Lilienblum zögerte. «Lust schon, es fragt sich nur, ob ich den nötigen Mut dazu aufbringe.»
«Bring ihn mal auf», sagte Rainer Erkenbrecher. «Ich komme mit, und dann besuchen wir alle zusammen Carola.»
«Ich nicht!», rief Martina.
«Wer ist Carola?», fragte Dr. Lilienblum. «Ich kenne nur Rudolf Caracciola. Für mich der größte Rennfahrer aller Zeiten. Zuletzt habe ich ihn 1931 gesehen, als er den Großen Preis von Deutschland gewonnen hat.»
«Nicht Caracciola, sondern Carola», belehrte ihn Georgia Erkenbrecher.
«Ja, Carola Lamberti – eine vom Zirkus., fiel Zützer ein.
«Ein DEFA-Film von 1953, glaube ich. Mit Henny Porten in der Hauptrolle.»
Lilienblum guckte etwas irritiert. «Und was habt ihr mit dieser Carola Lamberti zu tun?»
«Nichts», erwiderte Rainer Erkenbrecher. «Außer, dass meine Cousine auch Carola heißt.»
Dr.

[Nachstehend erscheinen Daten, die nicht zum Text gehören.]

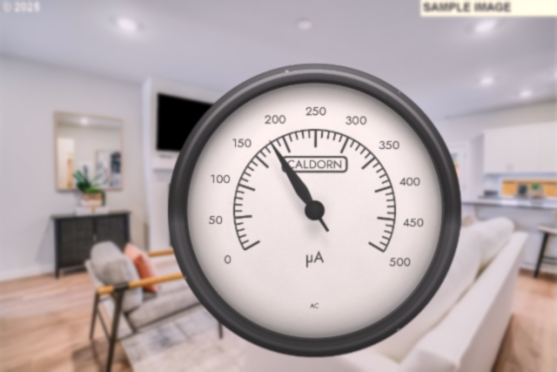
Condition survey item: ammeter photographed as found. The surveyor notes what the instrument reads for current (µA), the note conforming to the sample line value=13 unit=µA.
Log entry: value=180 unit=µA
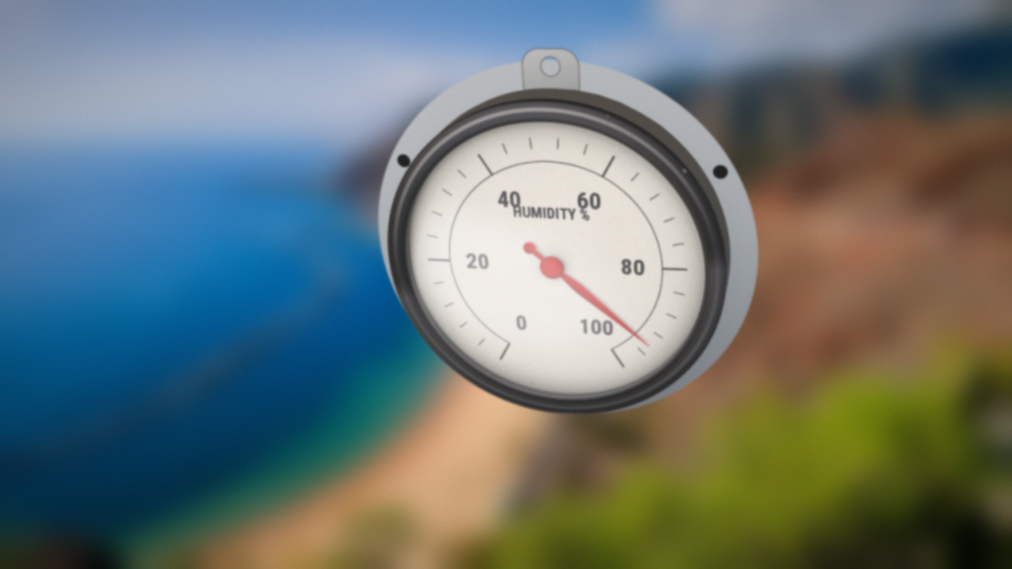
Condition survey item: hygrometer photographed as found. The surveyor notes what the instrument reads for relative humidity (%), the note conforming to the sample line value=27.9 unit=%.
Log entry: value=94 unit=%
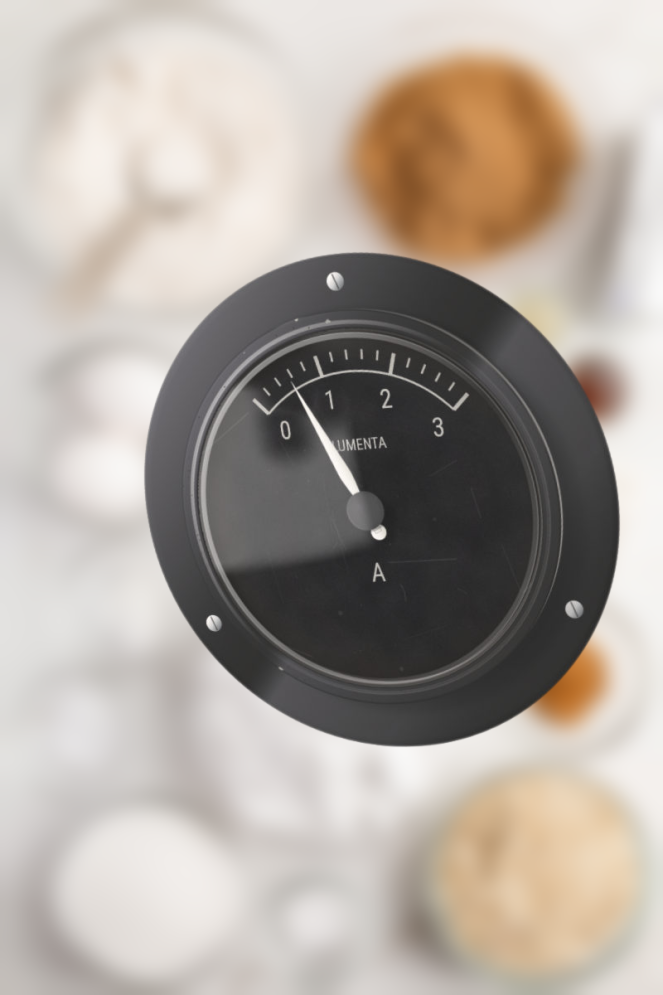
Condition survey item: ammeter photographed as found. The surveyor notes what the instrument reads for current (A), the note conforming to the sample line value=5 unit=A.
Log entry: value=0.6 unit=A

Julius Lilienblum las, als sie auf der Fahrt nach Grünau waren, laut vor, was im Album des Cigaretten-Bilderdienstes Hamburg-Bahrenfeld über die Ruderwettbewerbe der Olympischen Spiele von 1936 geschrieben stand.

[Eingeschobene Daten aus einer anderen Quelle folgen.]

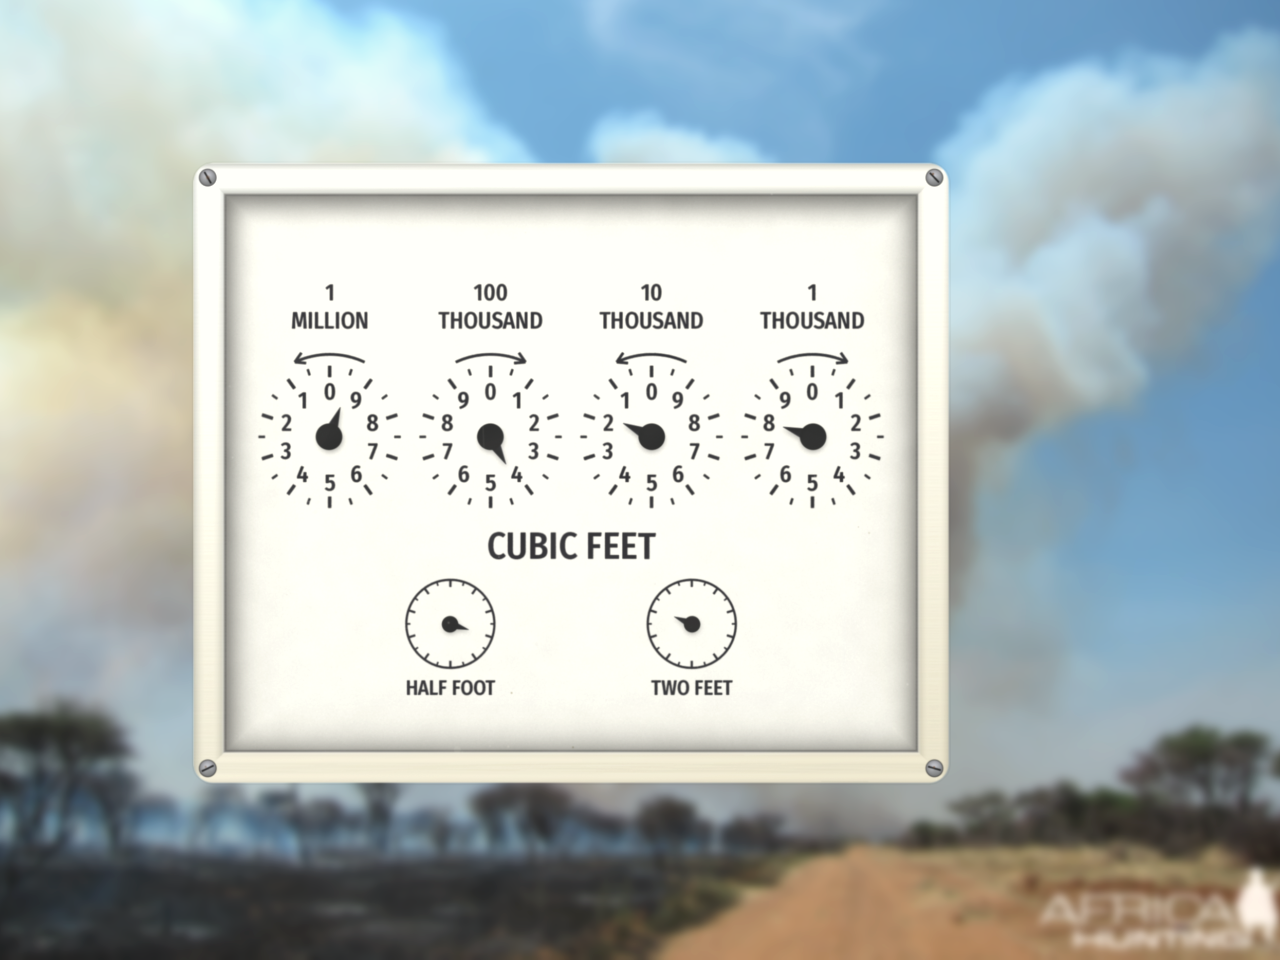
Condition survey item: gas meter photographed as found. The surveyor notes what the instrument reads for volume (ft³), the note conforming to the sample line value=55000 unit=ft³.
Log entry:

Er hatte die beiden Bände auf dem Trödelmarkt an der Straße des 17. Juni billig erstanden: « Rudern in Grünau. In den phantastischen Gemälden und Geschehen der Berliner olympischen Ereignisse war dem Rudersport ein besonderer Ehrenplatz beschieden. Die herrliche Fülle von Erfolgen des deutschen Sports hatte die Stimmung im Fortschreiten der Tage auf einen Höhepunkt getrieben, der unüberbietbar schien. Da entstand unter den Wolkenbrüchen des 14. August in Grünau ein Glanztag sportlicher Gipfelleistungen, der beispiellos in allem war und kaum in der Zukunft eine Wiederholung finden wird und kann. In 7 olympischen Wettkämpfen erstritten die deutschen Kämpfer 5 goldene, 1 silberne und 1 bronzene Medaille und stellten den deutschen Rudersport an die Spitze aller Nationen der Welt. Fast unfassbar war dieser überwältigende Erfolg, der in einzigartiger Weise die Krönung des 100-jährigen Bestehens des deutschen Rudersports bildete. In ihm kristallisierte sich Arbeit und Fleiß von Generationen. Der Fortschritt der Technik im Rudern und Bau der Boote. Der restlose Einsatz und unerschütterliche Kampfgeist der besten deutschen Jugend. Inmitten seines begeisterten Volkes ragte die Gestalt des Führers hervor, dessen starker Wille das deutsche Volk zu den größten Taten befähigt hatte und sicher gehörten die Stunden in Grünau zu den glücklichsten seines unvergleichlichen Lebens..
Hier brach Lilienblum ab, da ihn die Erinnerungen zu sehr aufwühlten.
«Schmeißen Sie den Scheiß ins nächstbeste Feuer!», rief Günther Zützer.
«Soll ich etwa das gleiche tun wie die?», fragte Lilienblum.
«Es ist ein Dokument deutscher Geschichte», gab Rainer Erkenbrecher zu bedenken, «und erklärt einiges.»
«Ja, das klammheimliche Deutschland, Deutschland über alles bei den nächsten Olympischen Spielen», sagte Zützer.
«Und die findet 1972 zum ersten Mal mit zwei deutschen Mannschaften statt», fügte Erkenbrecher hinzu.